[Available data Boundary: Start]
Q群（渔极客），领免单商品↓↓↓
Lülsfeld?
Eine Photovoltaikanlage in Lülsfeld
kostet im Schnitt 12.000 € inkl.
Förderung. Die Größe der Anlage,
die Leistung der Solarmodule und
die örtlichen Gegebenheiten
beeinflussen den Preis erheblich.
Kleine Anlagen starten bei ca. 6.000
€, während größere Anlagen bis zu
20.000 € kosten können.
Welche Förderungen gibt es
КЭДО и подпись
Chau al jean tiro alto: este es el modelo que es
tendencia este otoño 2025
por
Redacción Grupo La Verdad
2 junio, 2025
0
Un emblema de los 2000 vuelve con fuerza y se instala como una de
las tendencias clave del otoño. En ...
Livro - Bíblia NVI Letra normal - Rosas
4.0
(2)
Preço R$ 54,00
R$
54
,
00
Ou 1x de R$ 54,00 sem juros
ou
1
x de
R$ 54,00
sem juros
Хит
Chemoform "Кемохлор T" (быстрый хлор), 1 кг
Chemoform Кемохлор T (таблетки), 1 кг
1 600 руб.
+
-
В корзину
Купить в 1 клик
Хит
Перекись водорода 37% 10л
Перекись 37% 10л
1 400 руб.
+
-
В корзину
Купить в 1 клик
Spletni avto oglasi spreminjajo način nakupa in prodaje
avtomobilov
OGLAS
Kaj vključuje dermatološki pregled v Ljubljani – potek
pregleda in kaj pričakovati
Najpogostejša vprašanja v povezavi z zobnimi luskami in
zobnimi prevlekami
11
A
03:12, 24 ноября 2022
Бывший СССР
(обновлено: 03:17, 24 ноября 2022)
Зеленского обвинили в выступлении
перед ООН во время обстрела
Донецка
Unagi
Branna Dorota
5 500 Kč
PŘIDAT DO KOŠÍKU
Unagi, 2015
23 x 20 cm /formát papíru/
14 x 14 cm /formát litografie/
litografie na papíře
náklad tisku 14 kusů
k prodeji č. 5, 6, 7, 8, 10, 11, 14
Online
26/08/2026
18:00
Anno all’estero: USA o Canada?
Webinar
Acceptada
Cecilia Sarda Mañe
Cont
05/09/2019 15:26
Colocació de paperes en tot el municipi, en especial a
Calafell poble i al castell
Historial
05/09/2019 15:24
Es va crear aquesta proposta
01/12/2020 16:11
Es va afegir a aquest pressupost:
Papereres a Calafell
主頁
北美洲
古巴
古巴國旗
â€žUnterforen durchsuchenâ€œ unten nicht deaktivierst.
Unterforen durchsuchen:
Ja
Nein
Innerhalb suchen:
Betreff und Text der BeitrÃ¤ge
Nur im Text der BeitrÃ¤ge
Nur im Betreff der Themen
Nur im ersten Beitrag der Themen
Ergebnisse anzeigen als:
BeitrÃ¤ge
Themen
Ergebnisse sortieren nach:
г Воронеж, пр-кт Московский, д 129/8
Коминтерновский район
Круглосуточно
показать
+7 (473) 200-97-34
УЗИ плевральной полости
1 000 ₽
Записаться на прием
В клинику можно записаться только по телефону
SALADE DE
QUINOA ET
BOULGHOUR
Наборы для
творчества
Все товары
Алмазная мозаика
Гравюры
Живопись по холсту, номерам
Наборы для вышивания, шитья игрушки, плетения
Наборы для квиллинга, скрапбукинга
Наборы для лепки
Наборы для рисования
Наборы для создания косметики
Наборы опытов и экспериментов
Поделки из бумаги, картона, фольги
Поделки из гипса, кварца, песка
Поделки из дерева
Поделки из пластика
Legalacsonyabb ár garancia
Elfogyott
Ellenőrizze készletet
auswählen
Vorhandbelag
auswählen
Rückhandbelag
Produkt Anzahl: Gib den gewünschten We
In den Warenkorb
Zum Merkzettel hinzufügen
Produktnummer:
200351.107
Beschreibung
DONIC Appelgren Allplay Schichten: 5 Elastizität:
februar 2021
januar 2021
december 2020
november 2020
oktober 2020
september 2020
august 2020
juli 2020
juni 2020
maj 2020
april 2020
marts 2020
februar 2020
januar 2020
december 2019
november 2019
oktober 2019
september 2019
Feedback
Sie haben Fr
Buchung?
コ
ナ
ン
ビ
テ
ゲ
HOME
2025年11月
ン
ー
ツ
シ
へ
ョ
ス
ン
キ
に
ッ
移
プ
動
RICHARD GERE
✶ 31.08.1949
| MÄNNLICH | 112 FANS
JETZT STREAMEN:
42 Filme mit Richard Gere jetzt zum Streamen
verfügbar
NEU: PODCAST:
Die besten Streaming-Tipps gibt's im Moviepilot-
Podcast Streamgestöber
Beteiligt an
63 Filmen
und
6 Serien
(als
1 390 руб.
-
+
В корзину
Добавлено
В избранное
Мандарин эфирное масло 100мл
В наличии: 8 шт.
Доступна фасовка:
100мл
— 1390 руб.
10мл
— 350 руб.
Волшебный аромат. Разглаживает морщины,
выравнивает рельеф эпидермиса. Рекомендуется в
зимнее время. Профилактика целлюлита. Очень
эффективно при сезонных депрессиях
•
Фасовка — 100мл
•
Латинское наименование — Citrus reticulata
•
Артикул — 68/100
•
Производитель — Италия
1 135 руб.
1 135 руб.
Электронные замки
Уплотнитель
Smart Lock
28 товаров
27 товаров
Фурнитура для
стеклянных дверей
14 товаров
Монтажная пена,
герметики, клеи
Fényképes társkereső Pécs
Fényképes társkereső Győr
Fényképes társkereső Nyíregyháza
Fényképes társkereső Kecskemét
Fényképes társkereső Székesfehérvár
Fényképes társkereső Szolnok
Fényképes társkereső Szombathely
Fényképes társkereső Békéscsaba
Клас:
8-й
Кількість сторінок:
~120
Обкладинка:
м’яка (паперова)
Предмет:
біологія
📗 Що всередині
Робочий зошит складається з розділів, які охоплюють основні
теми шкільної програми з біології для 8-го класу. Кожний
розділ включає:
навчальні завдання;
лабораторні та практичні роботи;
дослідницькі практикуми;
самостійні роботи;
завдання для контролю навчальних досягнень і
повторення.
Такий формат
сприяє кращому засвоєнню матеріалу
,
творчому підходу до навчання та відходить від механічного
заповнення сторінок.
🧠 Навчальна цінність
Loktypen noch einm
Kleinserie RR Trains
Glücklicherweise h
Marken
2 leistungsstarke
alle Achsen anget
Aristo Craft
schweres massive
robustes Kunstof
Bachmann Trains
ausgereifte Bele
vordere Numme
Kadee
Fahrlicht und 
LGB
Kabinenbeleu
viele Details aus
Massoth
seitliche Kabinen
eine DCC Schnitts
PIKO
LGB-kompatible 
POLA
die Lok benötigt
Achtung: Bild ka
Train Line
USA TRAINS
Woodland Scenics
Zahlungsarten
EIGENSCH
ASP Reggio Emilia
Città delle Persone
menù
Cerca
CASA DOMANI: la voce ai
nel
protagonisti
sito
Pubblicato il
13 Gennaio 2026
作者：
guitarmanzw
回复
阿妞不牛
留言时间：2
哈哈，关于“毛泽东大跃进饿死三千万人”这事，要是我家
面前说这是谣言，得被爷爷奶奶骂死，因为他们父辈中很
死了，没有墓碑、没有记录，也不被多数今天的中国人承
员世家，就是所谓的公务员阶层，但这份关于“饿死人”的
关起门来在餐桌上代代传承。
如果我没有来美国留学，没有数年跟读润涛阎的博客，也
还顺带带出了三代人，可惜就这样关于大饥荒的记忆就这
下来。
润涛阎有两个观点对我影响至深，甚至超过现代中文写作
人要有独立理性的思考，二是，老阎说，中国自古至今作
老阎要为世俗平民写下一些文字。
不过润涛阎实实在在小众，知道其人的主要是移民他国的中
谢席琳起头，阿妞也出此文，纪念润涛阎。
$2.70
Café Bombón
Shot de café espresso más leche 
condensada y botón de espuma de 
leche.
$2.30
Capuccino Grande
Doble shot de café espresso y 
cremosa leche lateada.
[Available data Boundary: End]
Task item: The response must contain each line above that holds the string "роботи".

Expected output:
лабораторні та практичні роботи;
самостійні роботи;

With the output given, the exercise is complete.